C’est une réalité historique incontestable.
    Il va sans dire que, dans l’optique du temps, les
disciplines intellectuelles ne sont point soumises à la spécification. Être
philosophe suppose avoir une connaissance encyclopédique et aussi synthétique
de tout ce qui est connu. Être philosophe, c’est non seulement raisonner sur
les causes et les effets, comme aurait dit Pangloss, mais encore intégrer la
vie culturelle à la vie spirituelle : l’une ne va pas sans l’autre. C’est
un point essentiel à débattre si l’on veut comprendre quelque chose à la
mentalité de ce Moyen Âge.
    Cependant, au XI e  siècle
de notre ère, apparaît une réalité aveuglante, tellement aveuglante que
personne ne l’avait encore vue, à savoir l’existence de la femme à côté d’un
être masculin. On dira que ce n’est pas nouveau, et que l’humanité en a eu
conscience depuis l’aube des temps. C’est sûr. Mais ce qui est inédit, c’est
que cela se passe dans une société chrétienne essentiellement bâtie pour des
mâles, par des mâles, une société qui n’admet les femmes que pour ce qu’elles
sont, c’est-à-dire des êtres inférieurs.

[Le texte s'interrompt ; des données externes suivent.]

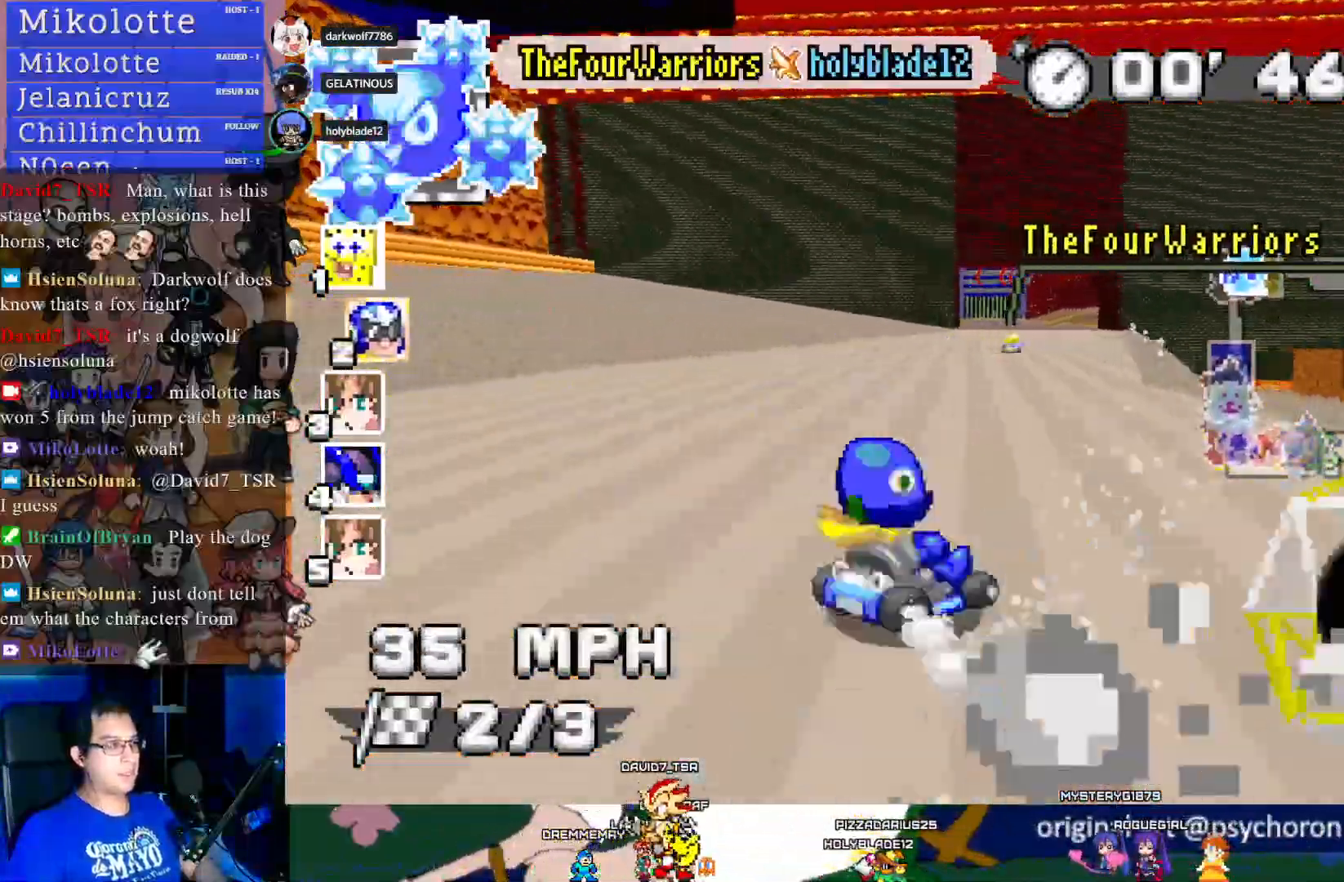
{"buttons": ["CROSS"], "left_stick": "down-right", "right_stick": "center", "events": [[300, "left_stick", "down-right"]]}
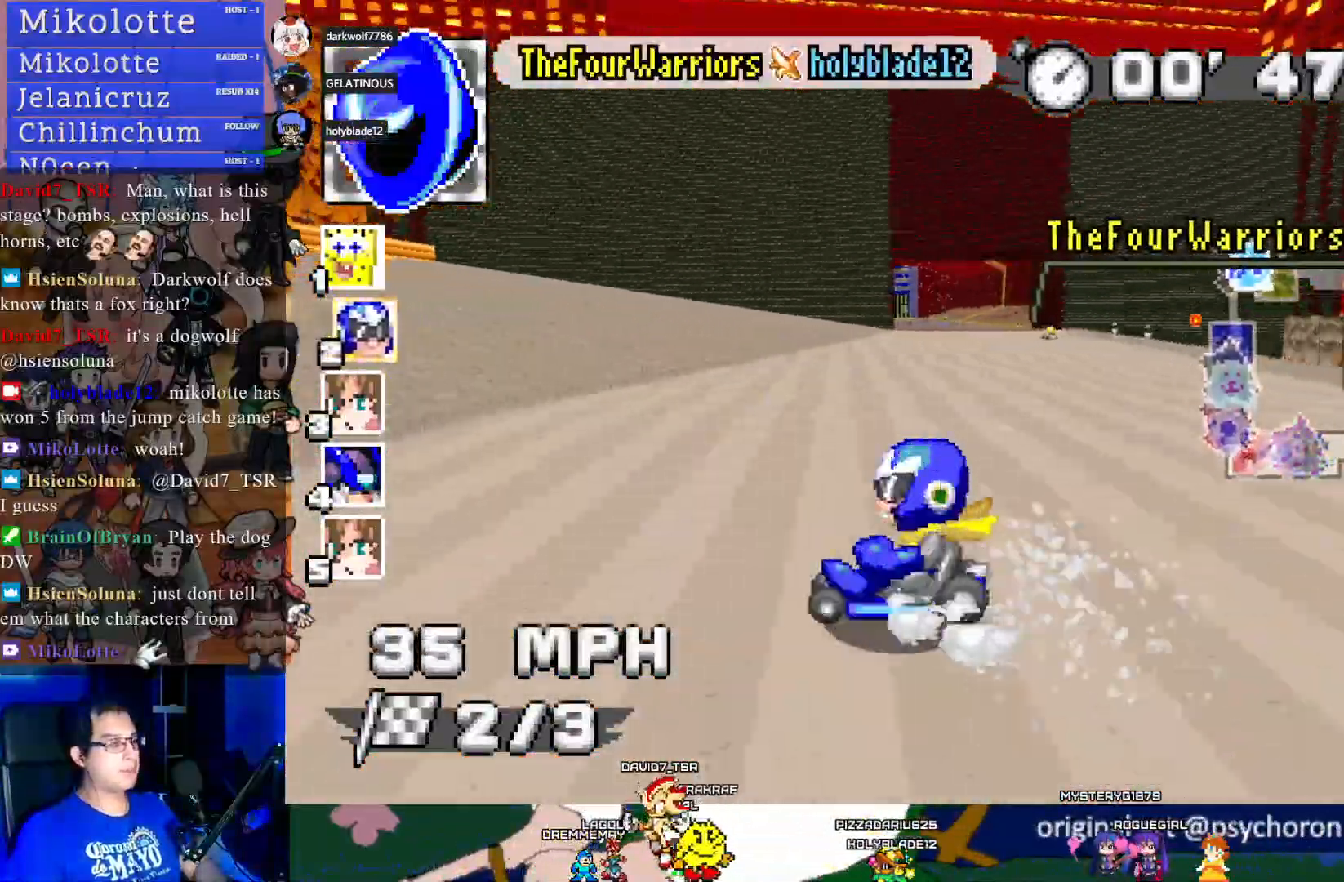
{"buttons": ["CROSS"], "left_stick": "center", "right_stick": "center", "events": [[267, "left_stick", "center"]]}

Le message de saint Paul, déformé par
les Pères de l’Église, a été reçu, et il a été appliqué. Au début du XI e siècle, plus que jamais, la femme est la servante
de l’homme en ce sens qu’elle aide l’homme à
parvenir à la plénitude.
    Or, la prise de conscience qui se manifeste à ce moment-là, du
moins dans certains milieux qui ont le temps de se poser des questions, est
absolument double : d’une part, sur le plan du déroulement quotidien de la
vie, la femme est souvent héritière d’un domaine ou d’une fortune, donc intéressante parce qu’elle représente une puissance
économique sans laquelle l’homme ne pourrait accomplir la mission divine dont
il s’arroge l’exclusivité ; d’autre part, les théologiens et mystiques qui
refusent toute influence de la mystérieuse Marie de Magdala sur le Christ Jésus,
commencent à s’apercevoir que ce même Christ Jésus a pris corps dans le ventre
d’une femme à laquelle il doit son humanité, donc son incarnation en tant que
fils de Dieu chez les hommes. Ces théologiens et mystiques n’étaient pas assez
sots pour ne pas trouver dans ces constatations des éléments contradictoires. D’où
une assez belle confusion quant au concept de la Theotokos  :
en un mot, a-t-elle copulé avec Joseph ou a-t-elle été fécondée par l’Esprit-Saint
en dehors de tout contact physique ? On sait comment l’Église catholique
romaine a répondu : Marie, mère de Dieu, est toujours vierge. Le tout est
de savoir ce que le mot vierge signifie, mais
comme personne ne l’explique réellement, on peut toujours se perdre dans les
méandres de l’étymologie et de la spéculation. Et si l’on en n’est pas encore
au dogme de l’Immaculée Conception (il fallait bien aller encore plus loin pour
justifier une virginité physique et une prédestination), on en est réellement
au stade le plus primaire qui consiste à admettre le rôle maternel de Marie
tout en lui refusant un quelconque rôle sexuel. Pauvre Joseph ! pourtant, dans
les généalogies du Sauveur, on s’arrange pour prouver qu’il était lui aussi
descendant de David.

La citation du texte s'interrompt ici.